## [Text zum Lesen]
Die Vorinstanzen folgten der Auffassung des Beklagten, dass sich die Klägerin deshalb nicht auf § 16 Abs 1 KlGG berufen könne, weil sie Kleingärtnerin auf Eigengrund sei und daher gemäß § 1 Abs 3 KlGG die Bestimmungen des KlGG, so auch dessen § 16, nicht anzuwenden seien.
§ 1 Abs 3 KlGG lautet: „Die Bestimmungen dieses Bundesgesetzes gelten, soweit darin nichts anderes bestimmt wird, nicht für Kleingärten auf Eigengrund.“ Nach den Materialien (ErläutRV 472 BlgNR 8. GP 7 f) ist diese Ausnahme darin begründet, „dass für Kleingärten auf Eigengrund die für Pachtverhältnisse geltenden Schutzbestimmungen nicht in Frage kommen können, doch im Gesetz mit Rücksicht auf die Wechselbeziehungen zwischen Eigengründen und gepachteten Kleingärten gewisse Bestimmungen auch für die Kleingärten auf Eigengrund (§ 3 Abs 1 und § 15 Abs 3) getroffen werden mussten.“
Mit den letztgenannten Regelungen soll verhindert werden, dass nicht nur Pächter, sondern auch Eigentümer von Kleingärten im selben Bundesland einen weiteren Kleingarten pachten. Überdies sieht § 18 KlGG wiederum eine sinngemäße Anwendung der Pachtschutzbestimmungen für den Fall vor, dass der Eigentümer nicht, wie es das KlGG sonst als die Regel betrachtet, eine größere, in mehrere Kleingärten teilbare Liegenschaft in Generalpacht, sondern direkt an Kleingärtner in Einzelpacht vergibt.
Wie bereits dargestellt, ist die Konstellation, dass der Grundeigentümer einerseits Verpächter und andererseits Unterpächter des dritten (General-)Pächters ist, möglich und vom Gesetz (§ 1093 ABGB) geregelt. Es ist nicht zu erkennen, weshalb in einem derartigen Fall kein Bedürfnis für den Unterpächter betreffende Schutzbestimmungen bestünde. Diese könnten nur dann als entbehrlich angesehen werden, wenn der Grundeigentümer durch ein Pachtverhältnis nicht belasteter Inhaber eines in § 1 Abs 1 KlGG nur durch die Größe und die Nutzungsart definierten Kleingartens ist, der nach der ausdrücklichen Anordnung dieser Gesetzesstelle in oder außerhalb einer Kleingartenanlage liegen kann. § 1 Abs 3 KlGG stellt somit lediglich klar, dass der auf Eigengrund wirtschaftende Kleingärtner, der vertraglich nicht an einen Generalpächter gebunden ist, über die Bestimmungen der §§ 3 Abs 1, 15 Abs 3 und 18 leg cit hinaus vom Gesetz nicht betroffen ist.

## [Auszug aus Daten]

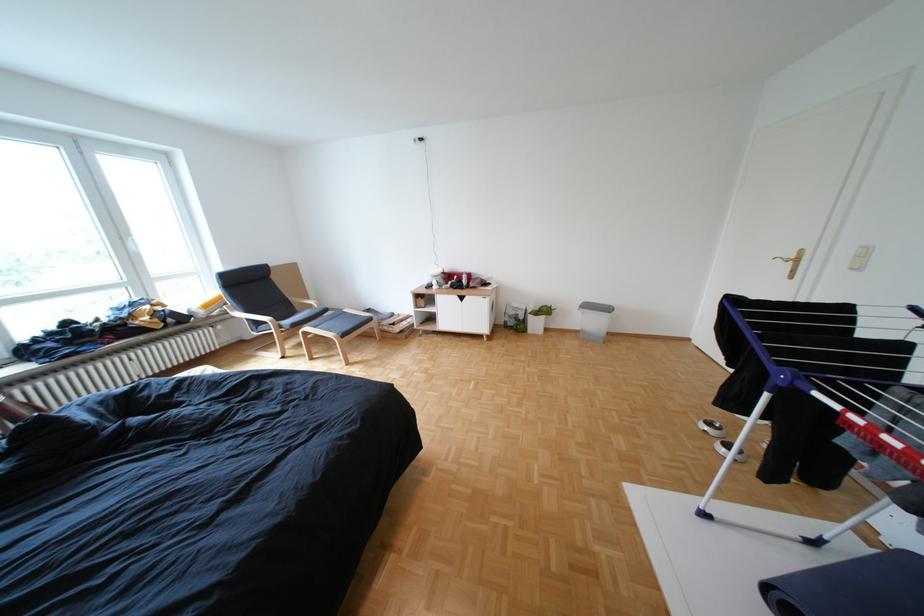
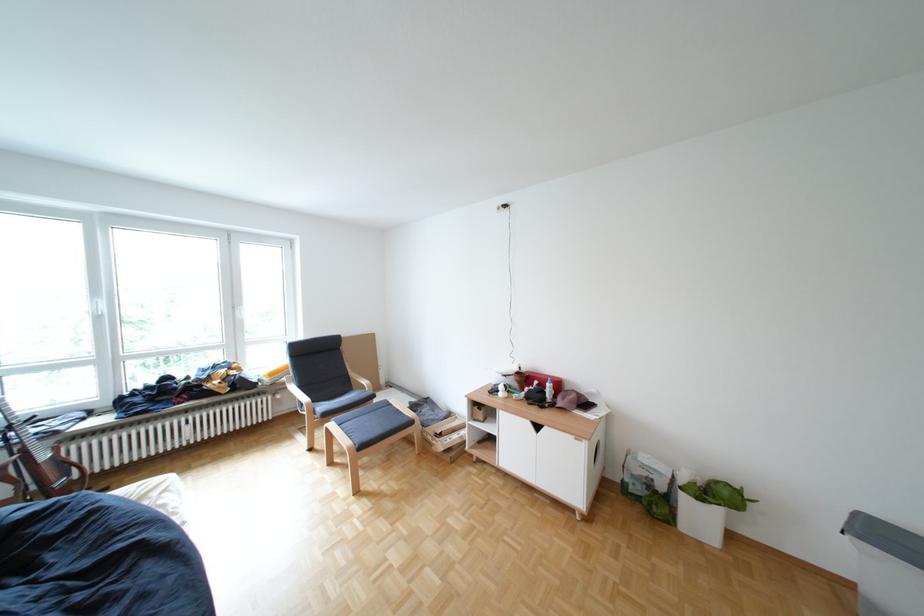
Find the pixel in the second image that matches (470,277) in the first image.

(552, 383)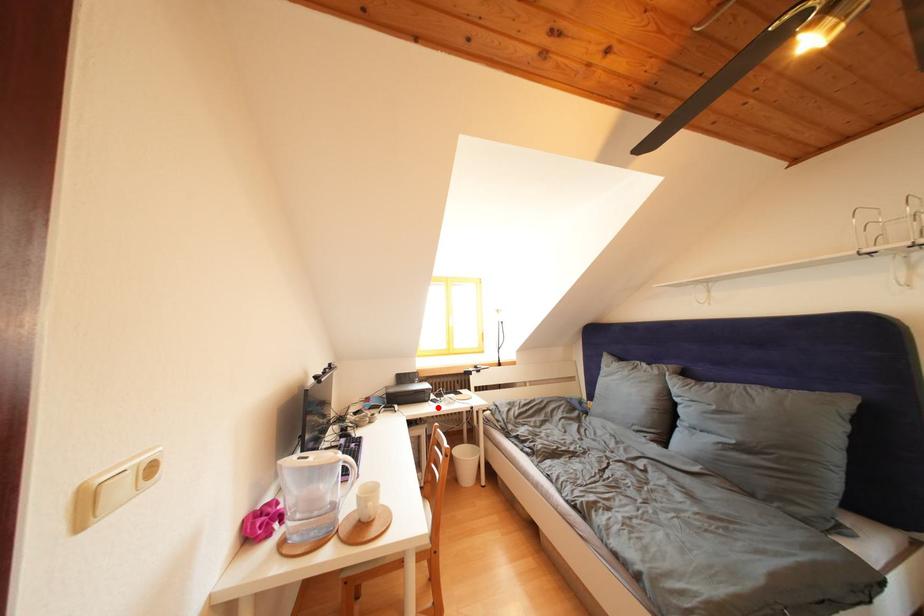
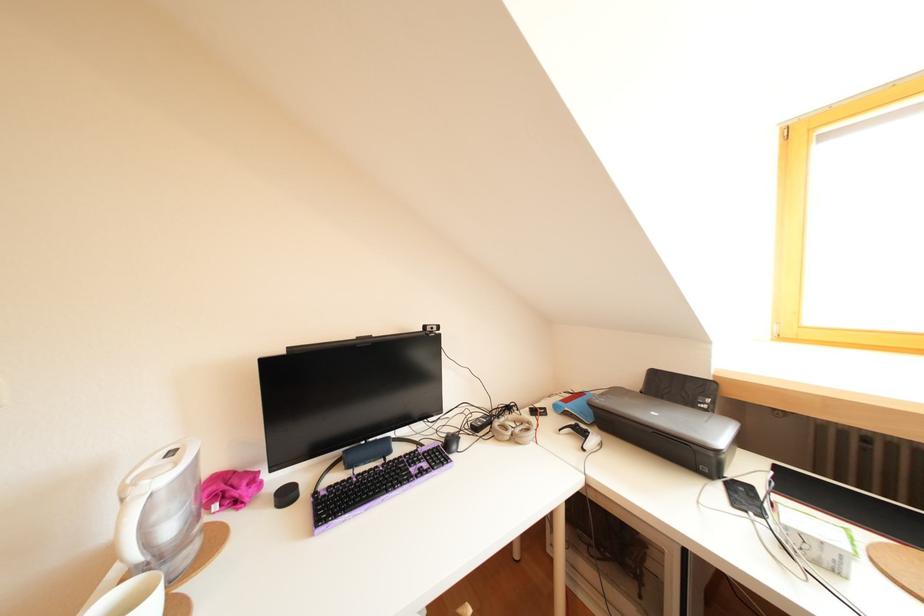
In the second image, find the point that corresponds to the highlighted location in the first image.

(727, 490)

## [Aufgabe]
Schreib den Text über Kleingärten auf Eigengrund von „Die Vorinstanzen folgten“ bis hinunter zu „nicht anzuwenden seien.“ neu und setz dabei „Antragstellerin“ anstelle von „Klägerin“ ein.

## [Lösung]
Die Vorinstanzen folgten der Auffassung des Beklagten, dass sich die Antragstellerin deshalb nicht auf § 16 Abs 1 KlGG berufen könne, weil sie Kleingärtnerin auf Eigengrund sei und daher gemäß § 1 Abs 3 KlGG die Bestimmungen des KlGG, so auch dessen § 16, nicht anzuwenden seien.